A deeper than expected recession has made it even harder to meet the agreed targets.

‘‘The resistance of Greeks has reached its limit, which means we need a recovery as soon as possible,’’ Prime Minister Antonis Samaras said after meeting Van Rompuy.

Samaras said he stressed to Van Rompuy ‘‘the need to unlock in time the next installment’’ of bailout loans, with Greece expected to default within months if it doesn’t get the money.

Van Rompuy noted that Greek people were being asked to make difficult sacrifices and praised their ‘‘courageous choices in favour of the euro and their place in the euro’’.

‘‘Prime Minister Samaras has confirmed to me that his government, that his coalition behind it, are firmly committed to press ahead to this consolidation and important reform.’’

However, amid the cascade of bleak data, the coalition government has not finalised the program of cuts necessary to receive the next instalment of bailout loans.

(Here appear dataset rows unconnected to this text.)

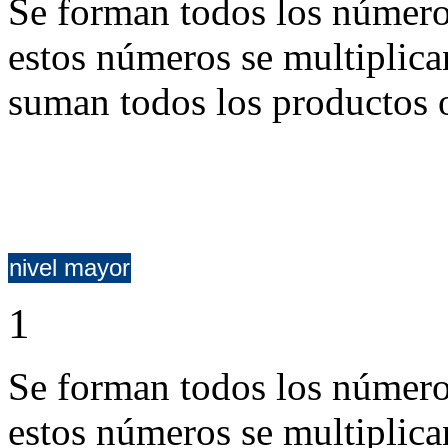
Se forman todos los números
estos números se multiplican
suman todos los productos o
nivel mayor
1
Se forman todos los números
estos números se multiplica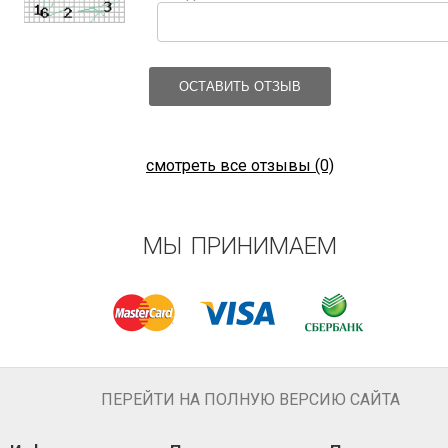
ОСТАВИТЬ ОТЗЫВ
смотреть все отзывы (0)
МЫ ПРИНИМАЕМ
ПЕРЕЙТИ НА ПОЛНУЮ ВЕРСИЮ САЙТА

Finance Minister Yannis Stournaras would likely meet the chief troika auditors on Sunday afternoon, a source in his ministry said, and present what the government has so far prepared for 11.5 billion euros in savings in 2013 and 2014.

Samaras is to meet the leaders of the parties in his coalition government that night, followed by a meeting with the troika on Monday morning.

Demonstrators were expected to heap further pressure on the government on Saturday, with the two main unions calling a protest in Greece’s second biggest city Thessaloniki against further cuts.

The measures reportedly include a 3.5 billion euro slash to pensions, health cuts worth 1.47 billion euros and a 517 million euro reduction to defence.

Key state staff paid under so-called ’special salary schemes’ — a group that includes police, firemen, clerics, diplomats, judges and the military — are also facing an average pay cut of 12 per cent, according to reports.

Samaras has promised that this will be the last round of cuts but Greeks on all sides are expressing outrage at any further austerity, and there have been signs of strains in Samaras’ ruling coalition.

‘‘It is certain that the measures being prepared will test the social cohesion and stability of the coalition government … but they are absolutely necessary in order to obtain financing for Greece from international lenders,’’ said Platon Monokroussos, chief economist of Eurobank.

Hospital doctors and judges took to the streets this week, and security forces also demonstrated on Thursday night against reported salary cuts.